Elle m’a raconté que son père lui avait interdit de se présenter au casting parce que j’ai mauvaise réputation au Liban et que mes films sont interdits par la censure. Et c’est justement parce que son père s’y opposait que Manal est venue. En cela, elle ressemble énormément à Lina ! Ce film l’a libérée d’ailleurs sur de nombreux points personnels. Et j’ai trouvé en elle une âme sœur.
Annie Ernaux : L’émancipation de Lina, celle de Manal aussi, est très émouvante. Elle m’interpelle même si je l’ai vécue puis écrite différemment. J’ai eu 18 ans en 1958. Ce désir de liberté existait fortement mais ne pouvait pas s’exprimer aussi facilement. La révolution est venue avec la contraception, la pilule et l’IVG. À mon époque, on ne pensait que virginité et mariage ; la notion de plaisir n’était pas reconnue pour les femmes.
Pour autant, avoir vécu comme moi dans une autre France n’empêche nullement l’empathie, la « compréhension » d’une jeune fille comme Lina. Tout simplement parce que les aspirations n’ont pas changé.
Elles étaient identiques par exemple du temps de Marivaux : ses héroïnes vibraient d’un même désir de vie, d’affranchissement, de curiosité. Seuls les obstacles varient en fonction des époques.
Danielle Arbid : Ce qui me touche beaucoup chez vous, ce que je ressens comme un vrai lien, c’est cette échappée d’un univers clos, trop étriqué pour s’épanouir, qu’il s’agisse d’un pays entier comme le Liban avec sa guerre et ses clivages religieux, ou d’un petit coin de province, comme vous…
Annie Ernaux : Vous pouvez dire d’un « trou perdu » (rires).
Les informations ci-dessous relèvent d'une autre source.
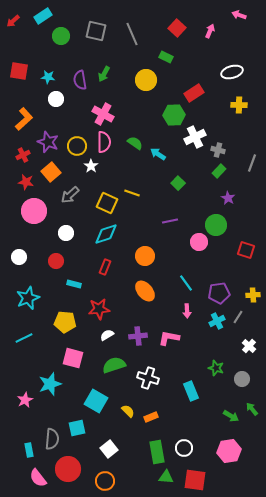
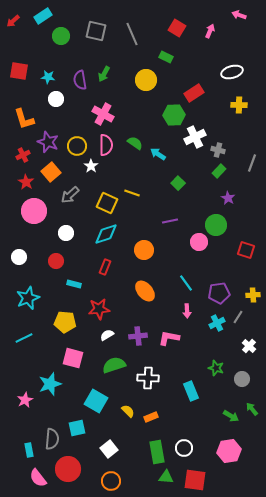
red square at (177, 28): rotated 12 degrees counterclockwise
orange L-shape at (24, 119): rotated 115 degrees clockwise
pink semicircle at (104, 142): moved 2 px right, 3 px down
red star at (26, 182): rotated 21 degrees clockwise
orange circle at (145, 256): moved 1 px left, 6 px up
cyan cross at (217, 321): moved 2 px down
white cross at (148, 378): rotated 15 degrees counterclockwise
orange circle at (105, 481): moved 6 px right
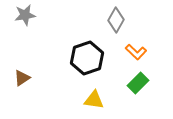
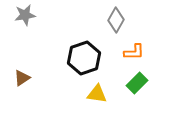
orange L-shape: moved 2 px left; rotated 45 degrees counterclockwise
black hexagon: moved 3 px left
green rectangle: moved 1 px left
yellow triangle: moved 3 px right, 6 px up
Mais c’est du sentiment physique d’enfermement que peut naître l’imaginaire, et parfois la création.
Danielle Arbid : On ne rêve alors que de franchir les limites physiques, abolir les frontières géographiques et sociales. Un désir de fuite qui pousse à se réinventer. Surtout à ne pas sombrer. Quand on décide de partir, on est prêts à se battre. Déjà contre sa famille, qui est parfois la première des prisons…
Annie Ernaux : La religion, telle que je l’ai appréhendée, en est une autre particulièrement puissante…
Ce besoin de partir est difficile à expliquer : il ne survient pas miraculeusement un matin en se réveillant ; il y a juste en vous la certitude que ce besoin devra se réaliser. Je l’ai ressentie vers 12 ans.
Danielle Arbid : Moi aussi, sans penser précisément à la France. Cette volonté de partir n’a cessé de se fortifier au fil du temps. C’est devenu une obsession !
Annie Ernaux : Faire des études, voilà la clé ! Je n’ai eu de cesse, tout au long de ma vie, de chercher le meilleur moyen de me sortir de situations inextricables. C’est parfois inconscient ou tordu. Par exemple, j’ai écrit un livre, « La femme gelée », parce que c’était la seule solution que j’avais trouvée pour sortir du cocon marital (rires). Le désir est le plus puissant des moteurs pour investir pleinement sa vie.
Danielle Arbid : Le courage d’assumer ce désir aussi ! La facture peut être lourde à payer. Mais je pense que la libération n’a pas de prix et la création artistique devient un merveilleux vecteur d’expression pour apprécier le chemin parcouru. »
Propos retranscrits par Philippe Paumier.